Because of this, there is always something to sort out. Whether it's ordering prescriptions, sourcing certain medications from different pharmacies, or planning ahead to ensure she won't run short of any "made to order" medicines. Driving from Newcastle to London several times a year to see specialist consultants and access treatments she is otherwise unable to get. Chasing doctors for a new prescription, contacting secretaries to explain why she suddenly can't make an appointment, or making sure her needs are met by continually advocating for her quality of life. Oh, and most importantly, doing whatever I can to keep her out of the hospital. It literally is a full-time job, especially with everything going on in the world, resulting in shortages and delays on certain medications, which without Lauren will end up in hospital.

The other continuous battle is trying to ensure Lauren always gets the best possible care. I naively assumed once she had a diagnosis, everything would fall into place and there would be continuity of care by her various teams of medical professionals. Yet I couldn't be more wrong. Like many people with complex medical conditions, we constantly have had to fight to access certain medications, treatments, and even care plans. Then just as you think everything is sorted, a new issue arises, funding is cut, or guidelines change - so I have learnt to never get complacent.

Something I also never realised was that other people, no matter how close, will never truly understand our reality. Making it even more important to raise awareness for unpaid carers, as we so desperately need support. Yet instead, Lauren can post one picture, and everyone thinks she must be "all better", "no longer unwell" or "not as bad"; all of which couldn't be further from the truth because even on holiday, her disability never goes away and never will.
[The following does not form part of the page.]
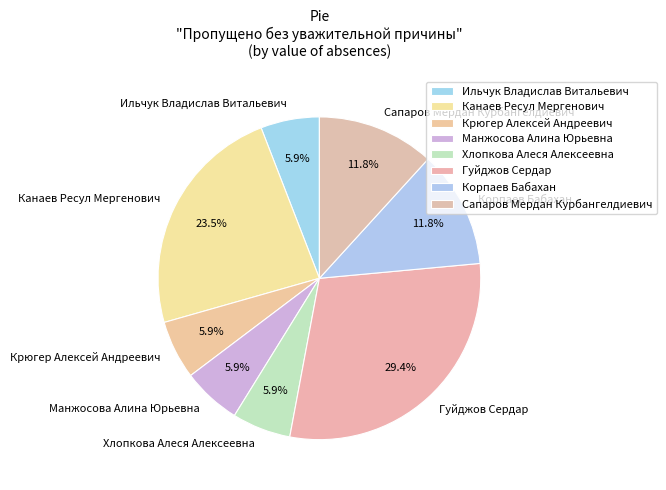

Is it true that Корпаев Бабахан is 12% of the pie?

True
As a carer and more so a mum, I carry the guilt that comes with being a parent of a disabled child, which leaves you wishing it could be you and not them. It’s heartbreaking to see a loved one suffer. It changes everything, including family life and dynamics. Thankfully over time, I have learnt how important it is to look after my own mental health. Something I'm sure many unpaid carers understand isn’t at the top of your ‘to do list’. But thankfully I have certain people that I can lean on when I need to open up and let everything out.

I have to say, as lonely as it can feel at times, I am grateful to not be the only one looking after Lauren. We are a very close family that tries to muddle through together, whether it's picking up prescriptions, walking Lauren's assistance dog, or washing her bedding after a catheter leak. Lauren also has a fantastic partner, who is amazing at caring for her day and night and tag teaming with me daily. A best friend who is always there for Lauren through the ups and downs and finally, there is Fliss, her wonderful service dog who is simply amazing and has brought so much happiness to the whole family. For all of this, I am very grateful and lucky to have. Living with such complexities is a roller coaster of emotions but we always find something to laugh about, even in the most difficult situations. I no longer grieve for the life we all should have had, even though it has taken many years to come to terms with. But I have and always look forward to our kind of normal and future whatever that may be.